19 Het volk nu was den tienden der eerste maand uit de Jordaan opgeklommen; en zij legerden zich te Gilgal, aan het oosteinde van Jericho.
Lud wyszedł z Jordanu dziesiątego [dnia] pierwszego miesiąca i rozbił obóz w Gilgal, po wschodniej stronie Jerycha.
20 En Jozua richtte die twaalf stenen te Gilgal op, die zij uit de Jordaan genomen hadden.
A te dwanaście kamieni, które wyniesiono z Jordanu, Jozue ustawił w Gilgal.
21 En hij sprak tot de kinderen Israels, zeggende: Wanneer uw kinderen morgen hun vaderen vragen zullen, zeggende: Wat zijn deze stenen?
I powiedział do synów Izraela: Gdy w przyszłości wasi synowie zapytają swoich ojców: Co [znaczą] te kamienie?
22 Zo zult gij het uw kinderen te kennen geven, zeggende: Op het droge is Israel door deze Jordaan gegaan.

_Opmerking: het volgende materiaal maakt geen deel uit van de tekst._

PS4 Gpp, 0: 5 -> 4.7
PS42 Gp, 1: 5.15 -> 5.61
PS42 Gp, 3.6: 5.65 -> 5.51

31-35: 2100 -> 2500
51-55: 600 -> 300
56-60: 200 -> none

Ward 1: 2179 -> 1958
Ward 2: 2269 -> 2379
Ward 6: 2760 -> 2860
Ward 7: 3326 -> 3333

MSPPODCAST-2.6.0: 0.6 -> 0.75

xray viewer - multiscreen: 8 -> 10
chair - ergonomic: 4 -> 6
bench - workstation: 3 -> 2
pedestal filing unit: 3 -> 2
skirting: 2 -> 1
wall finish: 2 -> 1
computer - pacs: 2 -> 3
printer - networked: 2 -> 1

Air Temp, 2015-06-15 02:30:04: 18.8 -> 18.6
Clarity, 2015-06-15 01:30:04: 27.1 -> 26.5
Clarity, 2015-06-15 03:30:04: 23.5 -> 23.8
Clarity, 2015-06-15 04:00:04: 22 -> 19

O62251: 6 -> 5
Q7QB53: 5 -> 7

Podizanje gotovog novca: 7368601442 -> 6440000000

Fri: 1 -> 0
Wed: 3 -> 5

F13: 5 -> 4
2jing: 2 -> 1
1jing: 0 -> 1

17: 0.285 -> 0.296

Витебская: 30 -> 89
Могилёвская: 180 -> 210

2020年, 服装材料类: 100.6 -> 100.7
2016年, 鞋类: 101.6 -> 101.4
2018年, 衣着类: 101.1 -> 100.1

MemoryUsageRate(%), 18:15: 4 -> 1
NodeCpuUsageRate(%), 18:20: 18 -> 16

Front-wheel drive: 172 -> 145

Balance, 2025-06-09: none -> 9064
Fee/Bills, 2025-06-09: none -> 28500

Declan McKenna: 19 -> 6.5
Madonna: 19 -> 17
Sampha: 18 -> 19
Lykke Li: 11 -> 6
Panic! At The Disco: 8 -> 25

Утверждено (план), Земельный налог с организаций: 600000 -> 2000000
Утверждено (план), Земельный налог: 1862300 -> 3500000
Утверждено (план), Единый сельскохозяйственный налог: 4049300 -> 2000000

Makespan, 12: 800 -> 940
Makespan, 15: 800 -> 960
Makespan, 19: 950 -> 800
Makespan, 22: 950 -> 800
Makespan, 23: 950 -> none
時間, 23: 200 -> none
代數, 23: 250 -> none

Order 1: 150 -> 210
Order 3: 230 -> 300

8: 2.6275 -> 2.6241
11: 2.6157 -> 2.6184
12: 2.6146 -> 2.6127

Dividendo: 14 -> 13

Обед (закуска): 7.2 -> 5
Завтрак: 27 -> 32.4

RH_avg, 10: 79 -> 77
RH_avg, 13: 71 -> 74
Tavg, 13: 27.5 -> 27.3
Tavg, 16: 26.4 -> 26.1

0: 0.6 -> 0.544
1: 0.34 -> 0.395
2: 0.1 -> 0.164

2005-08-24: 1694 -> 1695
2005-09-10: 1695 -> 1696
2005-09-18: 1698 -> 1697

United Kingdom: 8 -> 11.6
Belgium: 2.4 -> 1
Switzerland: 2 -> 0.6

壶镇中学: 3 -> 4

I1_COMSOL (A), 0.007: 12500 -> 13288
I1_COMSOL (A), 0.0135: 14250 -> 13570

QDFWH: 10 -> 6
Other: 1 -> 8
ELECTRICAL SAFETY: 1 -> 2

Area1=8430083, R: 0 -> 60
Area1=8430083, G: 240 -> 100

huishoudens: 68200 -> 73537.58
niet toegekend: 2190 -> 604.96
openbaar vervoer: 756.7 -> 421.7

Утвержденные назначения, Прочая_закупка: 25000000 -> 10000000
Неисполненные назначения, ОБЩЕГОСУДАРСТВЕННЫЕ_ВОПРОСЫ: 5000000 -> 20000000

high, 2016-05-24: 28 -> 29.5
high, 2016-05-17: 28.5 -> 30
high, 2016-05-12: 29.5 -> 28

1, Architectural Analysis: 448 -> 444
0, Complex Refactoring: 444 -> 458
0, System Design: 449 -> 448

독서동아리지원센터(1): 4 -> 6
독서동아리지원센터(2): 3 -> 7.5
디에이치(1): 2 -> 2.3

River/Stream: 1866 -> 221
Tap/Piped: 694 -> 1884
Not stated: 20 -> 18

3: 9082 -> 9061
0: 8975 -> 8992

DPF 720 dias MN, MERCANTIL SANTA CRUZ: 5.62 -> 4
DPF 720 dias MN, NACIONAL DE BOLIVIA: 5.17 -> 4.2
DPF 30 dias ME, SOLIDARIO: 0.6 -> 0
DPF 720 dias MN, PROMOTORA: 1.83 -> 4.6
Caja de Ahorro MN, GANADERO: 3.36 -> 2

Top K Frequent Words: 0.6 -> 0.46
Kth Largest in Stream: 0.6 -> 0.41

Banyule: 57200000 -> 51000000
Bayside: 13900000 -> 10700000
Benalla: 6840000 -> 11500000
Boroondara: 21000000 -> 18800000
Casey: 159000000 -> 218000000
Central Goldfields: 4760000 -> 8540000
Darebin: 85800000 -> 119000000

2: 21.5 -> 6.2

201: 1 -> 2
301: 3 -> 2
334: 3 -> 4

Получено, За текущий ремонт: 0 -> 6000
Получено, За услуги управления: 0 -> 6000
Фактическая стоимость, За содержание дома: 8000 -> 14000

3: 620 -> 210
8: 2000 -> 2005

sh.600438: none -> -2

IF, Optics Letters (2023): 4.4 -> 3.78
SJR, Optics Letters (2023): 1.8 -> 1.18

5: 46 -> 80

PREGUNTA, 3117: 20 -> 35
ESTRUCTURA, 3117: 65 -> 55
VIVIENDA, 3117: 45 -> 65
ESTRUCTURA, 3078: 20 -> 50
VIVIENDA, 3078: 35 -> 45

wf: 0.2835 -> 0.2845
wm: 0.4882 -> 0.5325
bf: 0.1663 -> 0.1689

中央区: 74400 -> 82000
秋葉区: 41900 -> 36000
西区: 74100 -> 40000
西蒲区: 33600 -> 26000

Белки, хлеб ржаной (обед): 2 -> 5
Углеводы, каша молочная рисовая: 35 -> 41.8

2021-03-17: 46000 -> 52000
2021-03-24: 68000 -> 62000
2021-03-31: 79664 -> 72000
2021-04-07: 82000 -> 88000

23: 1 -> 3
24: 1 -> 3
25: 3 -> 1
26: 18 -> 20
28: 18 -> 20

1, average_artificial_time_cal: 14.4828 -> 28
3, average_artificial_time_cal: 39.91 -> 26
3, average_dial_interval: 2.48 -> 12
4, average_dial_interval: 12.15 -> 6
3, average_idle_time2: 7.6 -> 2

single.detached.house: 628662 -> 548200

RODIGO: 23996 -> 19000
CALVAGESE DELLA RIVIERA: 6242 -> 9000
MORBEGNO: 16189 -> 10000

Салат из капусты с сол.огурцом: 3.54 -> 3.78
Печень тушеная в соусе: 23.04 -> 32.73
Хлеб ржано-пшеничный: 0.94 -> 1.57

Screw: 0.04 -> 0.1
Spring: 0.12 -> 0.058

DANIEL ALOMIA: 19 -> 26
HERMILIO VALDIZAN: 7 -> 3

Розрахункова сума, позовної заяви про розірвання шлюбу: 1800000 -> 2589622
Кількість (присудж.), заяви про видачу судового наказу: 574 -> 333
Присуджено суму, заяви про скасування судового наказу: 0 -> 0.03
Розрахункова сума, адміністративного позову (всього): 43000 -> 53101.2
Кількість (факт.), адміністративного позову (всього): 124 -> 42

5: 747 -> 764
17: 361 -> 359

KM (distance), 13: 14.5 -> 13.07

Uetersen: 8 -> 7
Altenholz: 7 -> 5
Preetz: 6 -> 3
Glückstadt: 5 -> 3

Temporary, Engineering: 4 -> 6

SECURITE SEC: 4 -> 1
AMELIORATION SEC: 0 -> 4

Wtedy powiecie swoim synom: Izrael przeszedł przez Jordan po suchej ziemi;
23 Want de HEERE, uw God, heeft de wateren van de Jordaan voor uw aangezichten doen uitdrogen, totdat gijlieden er waart doorgegaan; gelijk als de HEERE, uw God, aan de Schelfzee gedaan heeft, die Hij voor ons aangezicht heeft doen uitdrogen, totdat wij daardoor gegaan waren;
PAN Bóg bowiem osuszył wody Jordanu przed wami, aż się przeprawiliście – tak jak PAN, wasz Bóg, uczynił z Morzem Czerwonym, które wysuszył przed nami, aż przeszliśmy;
24 Opdat alle volken der aarde de hand des HEEREN kennen zouden, dat zij sterk is; opdat gijlieden den HEERE, uw God, vrezet te allen dage.
Aby wszystkie narody ziemi poznały, że ręka PANA jest potężna, i żebyście bali się PANA, swojego Boga, po wszystkie dni.